Aku tidak membenci Jakarta. Aku hanya memiliki kenangan buruk dengan kota yang sangat besar ini. Kota yang telah merubah impian terbesarku. Kota yang telah menghancurkan masa depanku hanya dalam beberapa menit. Kota yang ternyata lebih rimba dari hutan rimba manapun. Seburuk apapun kenanganku dengan kota ini, toh aku harus sering mengunjungi kota ini untuk menghadiri beberapa pelatihan dan seminar. Aku harus merevisi tujuanku datang ke Jakarta. Bukan lagi untuk Aras, tapi untuk diriku dan impianku.
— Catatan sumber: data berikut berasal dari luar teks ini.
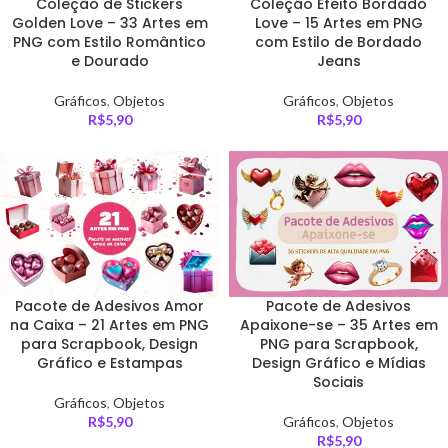
Coleção de Stickers
Coleção Efeito Bordado
Golden Love – 33 Artes em
Love – 15 Artes em PNG
PNG com Estilo Romântico
com Estilo de Bordado
e Dourado
Jeans
Gráficos
,
Objetos
Gráficos
,
Objetos
R$
5,90
R$
5,90
Pacote de Adesivos Amor
Pacote de Adesivos
na Caixa – 21 Artes em PNG
Apaixone-se – 35 Artes em
para Scrapbook, Design
PNG para Scrapbook,
Gráfico e Estampas
Design Gráfico e Mídias
Sociais
Gráficos
,
Objetos
R$
5,90
Gráficos
,
Objetos
R$
5,90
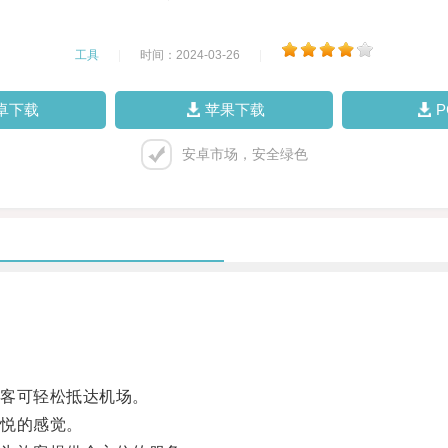
工具
|
时间：2024-03-26
|
卓下载
苹果下载
安卓市场，安全绿色
客可轻松抵达机场。
悦的感觉。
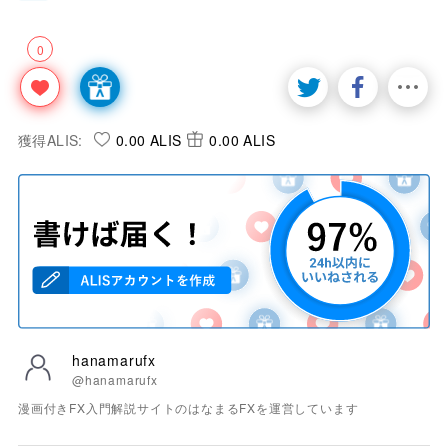
0
獲得ALIS:
0.00 ALIS
0.00 ALIS
hanamarufx
@hanamarufx
漫画付きFX入門解説サイトのはなまるFXを運営しています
Sejak kejadian yang sangat menyakitkan di bandara, aku tidak lagi memilih bandara sebagai pintu untuk masuk ke Jakarta. Sekarang aku memilih Gambir sebagai pintu masuk ke Jakarta. Aku menjadi pecinta kereta sejak dua tahun yang lalu. Sejak bandara menjadi tempat yang paling menyakitkan bagiku. Sejak bandara menjadi tempat hancurnya semua mimpi-mimpi dan masa depanku bersama Aras. Sejak bandara menunjukkan siapa sebenarnya Aras.

Sometime, you should change your preferation to heal your heart and i do. But, i should change many preferations. Gambir is one of new preferation that i changed.

"Make your new memmories, bray!" kata Aji, rekan sejawatku di rumah sakit. Aji adalah sahabatku sejak kuliah dan sekarang kami bekerja di rumah sakit yang sama. "You need to heal your heart first. Your job will help you so much!"

Aji juga pernah mengalami hal yang kurang lebih sama denganku. Harus merelakan kisah cintanya yang tinggal selangkah lagi ke pelaminan hancur. Alasannya kurang lebih sama. Pekerjaan kami sebagai dokter yang menyita banyak waktu, sehingga waktu untuk memperhatikan pasangan sangat kurang. Sekali lagi, antara karir dan cinta seperti campuran kopi dan gula di dalam sebuah cangkir yang harus dijaga keseimbangannya.

"Cuma perempuan-perempuan terbaik dan tertangguh yang bisa jadi pendamping orang-orang yang berprofesi kayak kita," Aji menepuk bahuku, walaupun ia nampak seperti playboy, tapi dia adalah orang yang sangat setia dengan pasangannya. "You deserve a better one, dude!"

Aku hanya mampu tersenyum mendengar kata-kata Aji. Do i really deserve, Ji? I'm not sure.